Po czym dodał nieoczekiwanie, że funkcjonariusze „nie zdawali sobie sprawy, ze zatrzymują antyrządową działaczkę i osobę rozpoznawalna w przestrzeni publicznej”. To zaskakujące stwierdzenie, zważywszy, że w poniedziałek minister gratulował policji, za właściwe i szybkie „wytypowanie” sprawczyni domniemanej profanacji świętego wizerunku.
Czytaj także:
Gdzie są granice krytyki Kościoła?
Policja tłumaczy swoje działania w komunikacie opublikowanym na własnej stronie internetowej: „Policjanci po analizie zgromadzonego materiału ustalili dane osoby, która mogła mieć związek z tym przestępstwem (…). W trakcie przeszukania pomieszczeń oraz pojazdu należącego do kobiety ujawnili kilkadziesiąt przerobionych zdjęć z wizerunkiem Matki Boskiej Częstochowskiej. W związku z tym, że istniało uzasadnione przypuszczenie, że kobieta popełniła to przestępstwo, zachodziła obawa, że będzie chciała pozbyć się pozostałych materiałów. 51-letnia kobieta została przewieziona do Komendy Miejskiej Policji w Płocku, aby wykonać dalsze czynności w tej sprawie.” To kuriozalne stwierdzenia. Policja weszła na podstawie nakazu przeszukania, a zatrzymała Elżbietę Podleśną z obawy, że ta pozbędzie się znalezionych obrazków. Nie mogli ich po prostu zabrać? Teczki nie mieli?

※ ※ ※

- [Zadanie do wykonania]
Proszę odpowiedzieć na poniższe pytania na podstawie powyższego fragmentu o zatrzymaniu Elżbiety Podleśnej.
1. Czego, według ministra, funkcjonariusze nie byli świadomi?
2. Co policjanci ujawnili w trakcie przeszukania pomieszczeń oraz pojazdu należącego do kobiety?
3. Dokąd przewieziono 51-letnią kobietę?

- [Wiersze danych]
※ ※ ※

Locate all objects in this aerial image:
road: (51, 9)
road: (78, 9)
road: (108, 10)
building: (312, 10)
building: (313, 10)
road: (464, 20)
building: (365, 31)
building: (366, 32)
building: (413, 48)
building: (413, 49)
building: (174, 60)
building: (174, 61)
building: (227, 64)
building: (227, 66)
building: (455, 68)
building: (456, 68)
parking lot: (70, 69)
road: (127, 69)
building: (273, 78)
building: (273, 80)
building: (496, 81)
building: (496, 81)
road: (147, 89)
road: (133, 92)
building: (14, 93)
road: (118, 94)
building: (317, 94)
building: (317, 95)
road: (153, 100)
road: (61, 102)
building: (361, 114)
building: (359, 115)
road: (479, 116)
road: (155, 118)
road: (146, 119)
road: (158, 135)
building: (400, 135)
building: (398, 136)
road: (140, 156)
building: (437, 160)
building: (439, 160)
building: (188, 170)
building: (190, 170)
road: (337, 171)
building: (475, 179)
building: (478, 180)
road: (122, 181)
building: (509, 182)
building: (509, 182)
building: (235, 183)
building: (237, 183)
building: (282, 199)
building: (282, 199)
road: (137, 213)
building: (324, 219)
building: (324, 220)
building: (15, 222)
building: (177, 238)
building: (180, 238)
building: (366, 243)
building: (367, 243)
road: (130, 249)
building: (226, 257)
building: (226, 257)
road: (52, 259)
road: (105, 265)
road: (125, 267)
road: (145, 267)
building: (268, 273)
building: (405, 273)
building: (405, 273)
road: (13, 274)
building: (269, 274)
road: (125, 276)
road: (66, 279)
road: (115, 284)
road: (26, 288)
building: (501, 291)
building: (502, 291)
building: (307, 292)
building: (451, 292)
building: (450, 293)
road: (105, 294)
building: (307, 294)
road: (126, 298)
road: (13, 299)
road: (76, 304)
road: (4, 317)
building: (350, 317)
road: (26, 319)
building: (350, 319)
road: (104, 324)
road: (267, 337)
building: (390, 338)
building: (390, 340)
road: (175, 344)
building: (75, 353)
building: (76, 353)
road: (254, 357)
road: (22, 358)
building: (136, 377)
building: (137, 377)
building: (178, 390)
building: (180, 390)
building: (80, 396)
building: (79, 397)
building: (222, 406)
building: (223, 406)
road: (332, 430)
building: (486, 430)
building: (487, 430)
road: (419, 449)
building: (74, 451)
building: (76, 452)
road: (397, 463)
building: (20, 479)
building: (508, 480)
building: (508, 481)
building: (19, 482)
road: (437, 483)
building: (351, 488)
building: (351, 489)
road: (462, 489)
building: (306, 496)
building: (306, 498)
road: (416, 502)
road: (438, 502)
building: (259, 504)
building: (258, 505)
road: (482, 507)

※ ※ ※

- [Rozwiązanie zadania]
1. Nie zdawali sobie sprawy, że zatrzymują antyrządową działaczkę i osobę rozpoznawalną w przestrzeni publicznej.
2. Kilkadziesiąt przerobionych zdjęć z wizerunkiem Matki Boskiej Częstochowskiej.
3. Do Komendy Miejskiej Policji w Płocku.